● PROMPT 1
Reproduce, word for word, the passage of the forum exchange about the +5V rail that opens with the words containing "Yes, it looks" and closes with "point and install.".
● PROMPT 2
Continue the forum discussion about the sawtooth on the +5V rail from the point where it stops.

● SOURCE EXTRACT
━━━━━━━━
I am guessing you are living in a country with a 50 Hz AC supply? Full-wave bridge rectified would give 100 Hz - which is what we are seeing. I suspect either:

1. The logic is drawing a high current from the +5V rail or (more likely)
2. The large DC smoothing capacitor(s) on the +5V rail are failing.

The logic readings that you provided look correct (I think this PCB matches the schematic)!

UJ2 pin 1 is (or should be floating). With a permanent LOW on UJ2 pin 2 input - the output (on UJ2 pin 3) should be permanently HIGH.

Is the sawtooth that you are seeing on UJ2 pin 3 a result of what you are observing on the +5V rail?

Dave
 
Yes, I'm in New Zealand, so our time zones will be quite out of sync.

Is the sawtooth that you are seeing on UJ2 pin 3 a result of what you are observing on the +5V rail?
Yes, it looks to be the same 'sawtooth' shape as the +5V rail.
Quite possible that the smoothing cap is indeed on its way out. I did try to reform them both, and I noticed as I was doing it that one cap acted quite different from the other. I may have a replacement cap that I got a few years back for my Pet, but never actually needed to install. I will look for it at some point and install.
━━━━━━━━
● PROVIDED MATERIAL
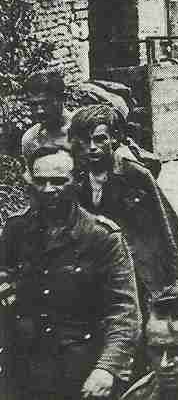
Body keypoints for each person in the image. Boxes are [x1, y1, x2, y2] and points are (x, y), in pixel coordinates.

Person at [0, 146, 141, 400]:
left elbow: (124, 311)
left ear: (76, 181)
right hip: (22, 369)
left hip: (80, 370)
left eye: (58, 181)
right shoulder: (16, 231)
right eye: (40, 181)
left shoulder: (101, 237)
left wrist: (107, 368)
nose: (48, 189)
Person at [70, 105, 178, 315]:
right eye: (85, 141)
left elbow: (166, 224)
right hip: (98, 270)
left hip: (137, 269)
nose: (92, 147)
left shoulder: (134, 174)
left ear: (114, 139)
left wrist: (176, 278)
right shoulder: (75, 178)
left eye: (100, 139)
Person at [21, 69, 72, 162]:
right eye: (33, 105)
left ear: (62, 98)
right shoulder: (30, 139)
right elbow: (32, 174)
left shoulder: (83, 130)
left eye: (46, 103)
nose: (40, 111)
━━━━━━━━
● REPLY 1
Yes, it looks to be the same 'sawtooth' shape as the +5V rail.
Quite possible that the smoothing cap is indeed on its way out. I did try to reform them both, and I noticed as I was doing it that one cap acted quite different from the other. I may have a replacement cap that I got a few years back for my Pet, but never actually needed to install. I will look for it at some point and install.

● REPLY 2
Ok..off to work. If you have some more tests, then I will do some more poking around this evening.
Thanks again
 
I think I'll put UE1 and UC1 back in and try again to see if I can get the drive to respond to any commands.
 
Ok, some progress.
After some board inspection I have come to the realisation that the drive was modified as #9 not #8 as default. I have jumped the drive back to #8 and I can dow access the 8050!!!.
Still haven't been able to format a floppy successfully....but otherwise good news!!!!
 
Well done...

Yes, always good to document the configuration first. If nothing else, it helps you to put it back as you found it!

Never mind, you put some diagnostic skills to the test!

Dave
 
yes...I wasn't actually aware it has jumpers for changing the device number!
Both drives seem to read and write ok now, although it does seem fussy about the floppies I use, or maybe I just have some bad disks.
Thank you very very much for all your help. Will continue to test and report back if I have any issues.

Cheers again!
 
Yes, floppy disks deteriorate with time and you would need to use appropriate media - for example, no HD media (1.44MB).